ESG Investing is essential “socially conscious” investing, “stakeholder capitalism.” Both terms are about the idea that a public company’s focus shouldn’t be simply about generating profits to reward shareholders without taking a bigger (ESG) impact into account.
Investing to meet objectives for environmental, social and governance issues may have a significant impact on economic development in the future, whether at a national, regional or local level. The major financial institutions are now exploring ESG investing implications, including central banks, sovereign wealth funds, and public pension funds. Representatives of local governments and agencies will want to be well acquainted with ESG investing expectations, to best structure programs that meet ESG objectives.

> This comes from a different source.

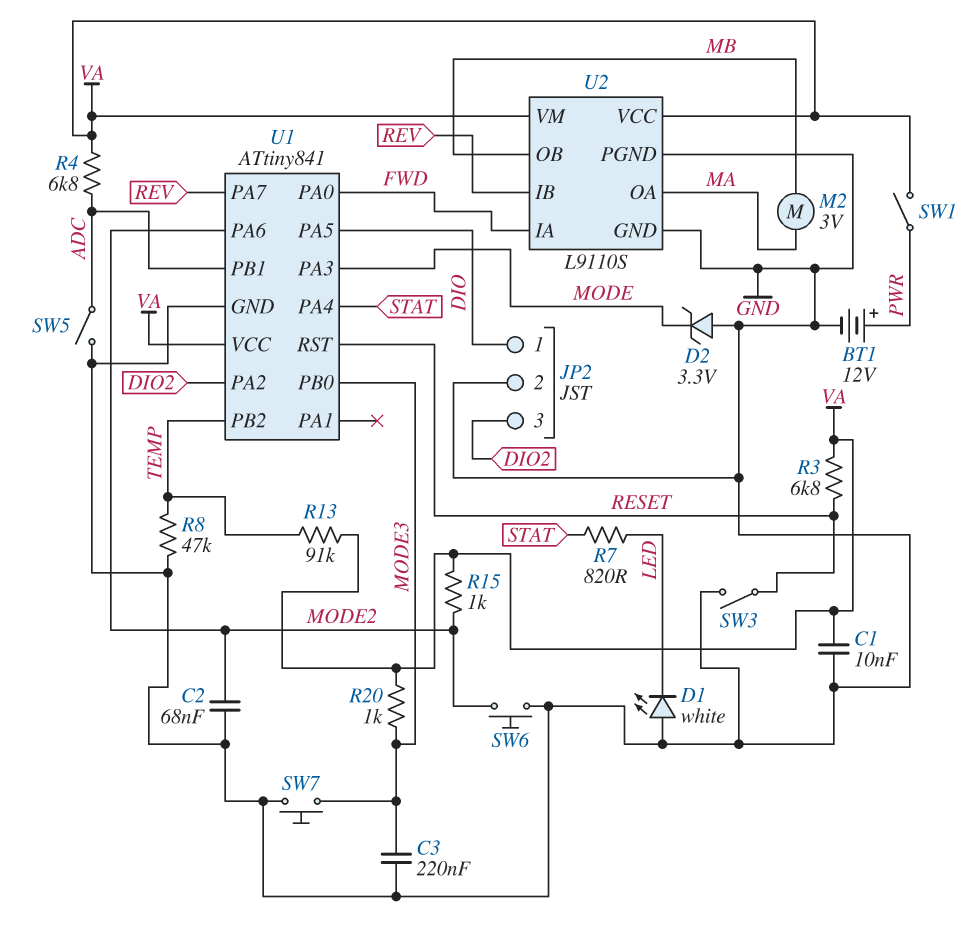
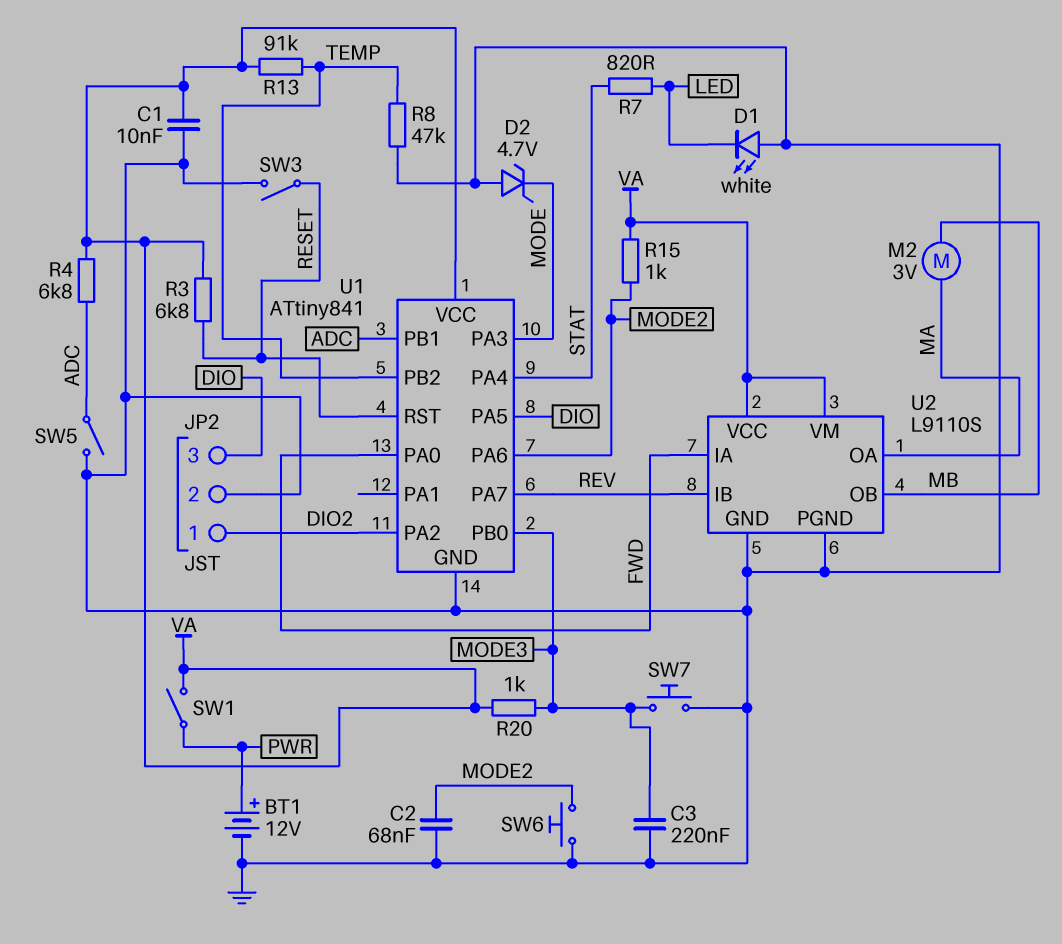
D2: zener 3.3V (A GND, K MODE) -> zener 4.7V (A GND, K MODE)
JP2 pin 1: DIO -> DIO2
JP2 pin 3: DIO2 -> DIO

The Organization for Economic Co-operation and Development (“OECD” based in Paris, France) is among numerous international organizations seeking to promulgate ESG Investing standards. According to its website, OECD together with governments, policy makers and citizens, works on establishing evidence-based international standards and finding solutions to a range of social, economic and environmental challenges. From improving economic performance and creating jobs to fostering strong education and fighting international tax evasion, OECD provides a unique forum and knowledge hub for data and analysis, exchange of experiences, best-practice sharing, and advice on public policies and international standard-setting.
U.S. Department of Labor’s Investment Duties Rule
The U.S. Department of Labor announced on in October 2020, a final rule that updates and clarifies the Labor Department’s investment duties regulation (in 29 CFR 2550.404a-1). The final rule intends to provide clear regulatory guideposts for fiduciaries of private-sector retirement and other employee benefit plans in light of recent trends involving environmental, social and governance (ESG) investing.
The final rule amends the Department’s longstanding investment duties regulation, first issued in 1979, to codify a clear regulatory structure for considering investments for ERISA plans. The amendments require plan fiduciaries to select investments and investment courses of action based (solely) on pecuniary factors – i.e., any factor that the responsible fiduciary prudently determines is expected to have a material effect on risk and/or return of an investment based on appropriate investment horizons consistent with the plan’s investment objectives and funding policy. By implication, non-pecuniary factors such as implied by ESG Investing sensibilities, are not to be considered when acting as an investment or asset management fiduciary.